Wednesday, 17 December 2014: 3:10 PM
Yingjuan Ma, University of California Los Angeles, Los Angeles, CA, United States, Andrew F Nagy, University of Michigan Ann Arbor, Ann Arbor, MI, United States, Gabor Toth, Univ Michigan, Ann Arbor, MI, United States, Cesar Bertucci, University of Buenos Aires, Buenos Aires, Argentina, Michele Karen Dougherty, Imperial College London, Blackett Laboratory, London, United Kingdom, Andrew J Coates, University College London, Mullard Space Science Laboratory, London, United Kingdom and Jan-Erik Wahlund, IRF Swedish Institute of Space Physics Uppsala, Uppsala, Sweden
Abstract:
The Cassini Spacecraft flew past Titan on June 13, 2007 and found Titan was outside Saturn's magnetopause. During this pass (T32), observations showed dramatic changes of magnetic field orientation as well as plasma flow parameters during inbound and outbound segments. We have studied Titan’s ionospheric responses to such a sudden change in the upstream plasma conditions, using a sophisticated multi-species global MHD model.

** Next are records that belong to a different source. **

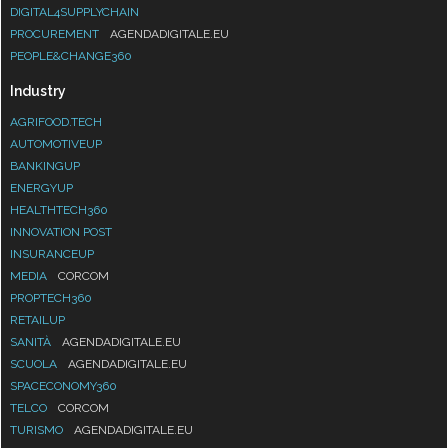
DIGITAL4SUPPLYCHAIN
PROCUREMENT
AGENDADIGITALE.EU
PEOPLE&CHANGE360
Industry
AGRIFOOD.TECH
AUTOMOTIVEUP
BANKINGUP
ENERGYUP
HEALTHTECH360
INNOVATION POST
INSURANCEUP
MEDIA
CORCOM
PROPTECH360
RETAILUP
SANITÀ
AGENDADIGITALE.EU
SCUOLA
AGENDADIGITALE.EU
SPACECONOMY360
TELCO
CORCOM
TURISMO
AGENDADIGITALE.EU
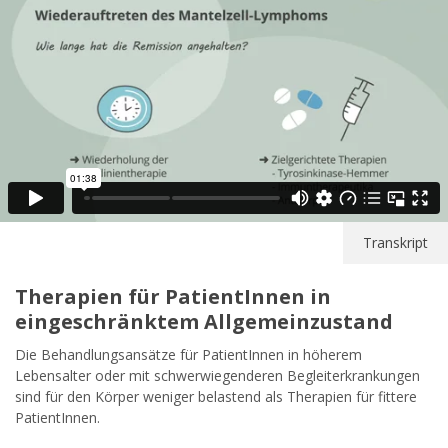
Transkript
Therapien für PatientInnen in
eingeschränktem Allgemeinzustand
Die Behandlungsansätze für PatientInnen in höherem
Lebensalter oder mit schwerwiegenderen Begleiterkrankungen
sind für den Körper weniger belastend als Therapien für fittere
PatientInnen.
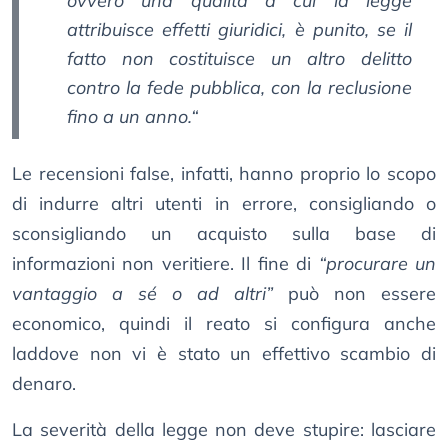
ovvero una qualità a cui la legge
attribuisce effetti giuridici, è punito, se il
fatto non costituisce un altro delitto
contro la fede pubblica, con la reclusione
fino a un anno.“
Le recensioni false, infatti, hanno proprio lo scopo
di indurre altri utenti in errore, consigliando o
sconsigliando un acquisto sulla base di
informazioni non veritiere. Il fine di
“procurare un
vantaggio a sé o ad altri”
può non essere
economico, quindi il reato si configura anche
laddove non vi è stato un effettivo scambio di
denaro.
La severità della legge non deve stupire: lasciare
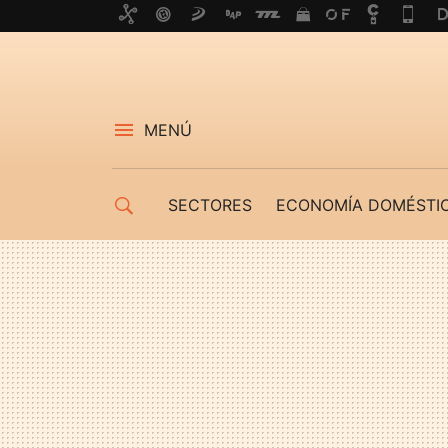
MENÚ
SECTORES
ECONOMÍA DOMÉSTI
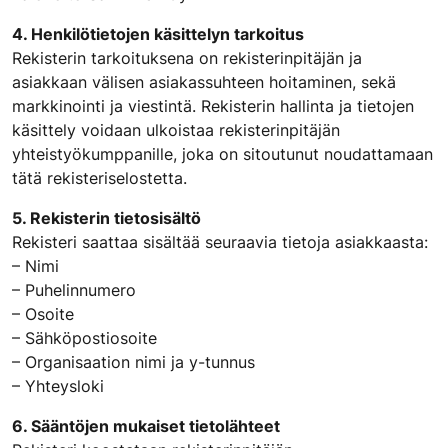
4. Henkilötietojen käsittelyn tarkoitus
Rekisterin tarkoituksena on rekisterinpitäjän ja
asiakkaan välisen asiakassuhteen hoitaminen, sekä
markkinointi ja viestintä. Rekisterin hallinta ja tietojen
käsittely voidaan ulkoistaa rekisterinpitäjän
yhteistyökumppanille, joka on sitoutunut noudattamaan
tätä rekisteriselostetta.
5. Rekisterin tietosisältö
Rekisteri saattaa sisältää seuraavia tietoja asiakkaasta:
– Nimi
– Puhelinnumero
– Osoite
– Sähköpostiosoite
– Organisaation nimi ja y-tunnus
– Yhteysloki
6. Sääntöjen mukaiset tietolähteet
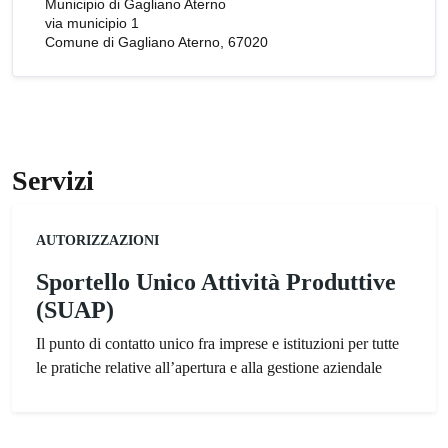
Municipio di Gagliano Aterno
via municipio 1
Comune di Gagliano Aterno, 67020
Servizi
Categoria:
AUTORIZZAZIONI
Sportello Unico Attività Produttive
(SUAP)
Il punto di contatto unico fra imprese e istituzioni per tutte
le pratiche relative all’apertura e alla gestione aziendale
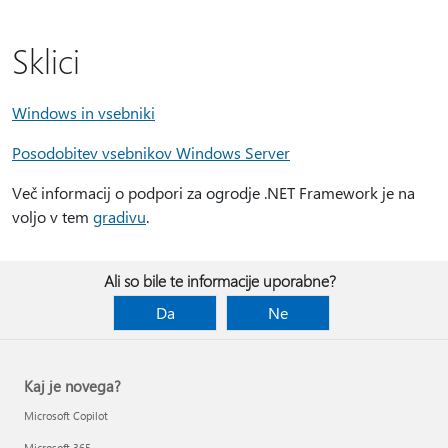
Sklici
Windows in vsebniki
Posodobitev vsebnikov Windows Server
Več informacij o podpori za ogrodje .NET Framework je na
voljo v tem
gradivu
.
Ali so bile te informacije uporabne?
Da
Ne
Kaj je novega?
Microsoft Copilot
Microsoft 365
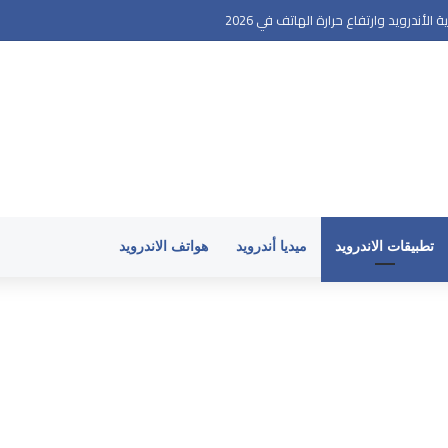
أندرويد وارتفاع حرارة الهاتف في 2026
تطبيقات الاندرويد
ميديا أندرويد
هواتف الاندرويد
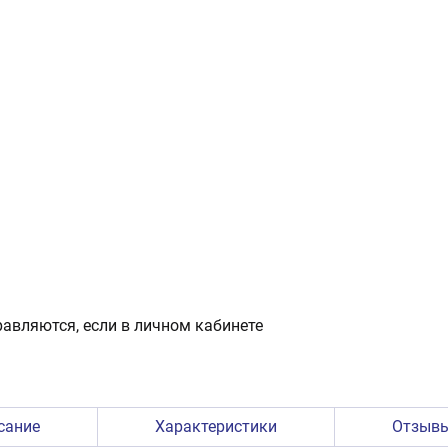
авляются, если в личном кабинете
сание
Характеристики
Отзыв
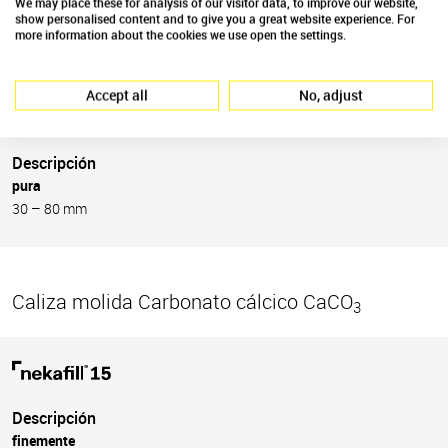
We may place these for analysis of our visitor data, to improve our website,
show personalised content and to give you a great website experience. For
Technisches Merkblatt nekafer®15
more information about the cookies we use open the settings.
Accept all
No, adjust
Descripción
pura
30 – 80 mm
Caliza molida Carbonato cálcico CaCO
3
Descripción
finemente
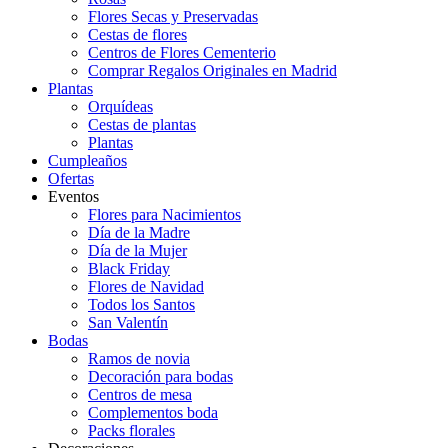
Flores Secas y Preservadas
Cestas de flores
Centros de Flores Cementerio
Comprar Regalos Originales en Madrid
Plantas
Orquídeas
Cestas de plantas
Plantas
Cumpleaños
Ofertas
Eventos
Flores para Nacimientos
Día de la Madre
Día de la Mujer
Black Friday
Flores de Navidad
Todos los Santos
San Valentín
Bodas
Ramos de novia
Decoración para bodas
Centros de mesa
Complementos boda
Packs florales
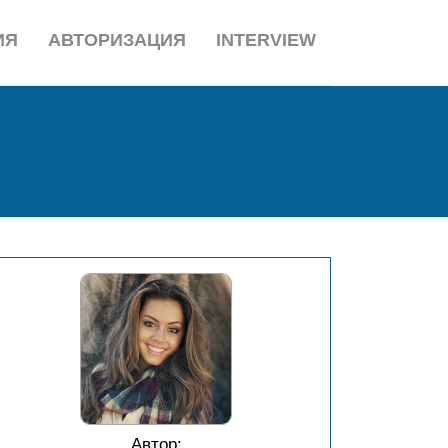
ИЯ
АВТОРИЗАЦИЯ
INTERVIEW
Автор:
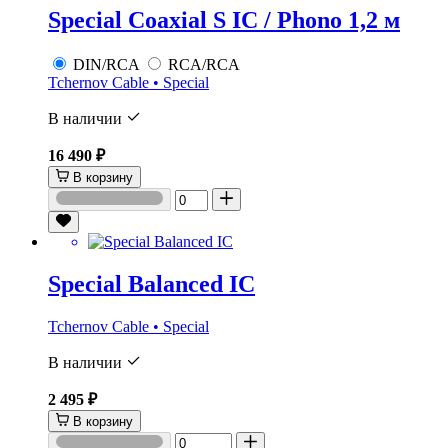
Special Coaxial S IC / Phono 1,2 м
DIN/RCA
RCA/RCA
Tchernov Cable • Special
В наличии
16 490 ₽
В корзину
Special Balanced IC
Tchernov Cable • Special
В наличии
2 495 ₽
В корзину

Simulation results of three different cases (steady state; simple current sheet crossing and magnetopause crossing) are presented and compared against Cassini Magnetometer (MAG), Langmuir Probe (LP) and Cassini Plasma Spectrometer (CAPS) observations. The simulation results provide clear evidence of the existence of fossil field. The MAG data can be well reproduced with a simple current sheet crossing. The Cassini plasma observations can only be reproduced by the magnetopause crossing case using plasma conditions constrained by CAPS observations. Real-time simulation also reveals how the fossil field formed during the interaction and shows the coexistence of two pile-up regions with opposite magnetic orientation, the formation of a pair of new Alfven wings and tail disconnection during magnetopause crossing process.

During two recent Titan flybys T85 and T96, Titan was found to be in the magnetosheath region of Saturn and in the solar wind, respectively. We present simulation results for those two flybys and compare features of Titan’s plasma interaction in different plasma environments.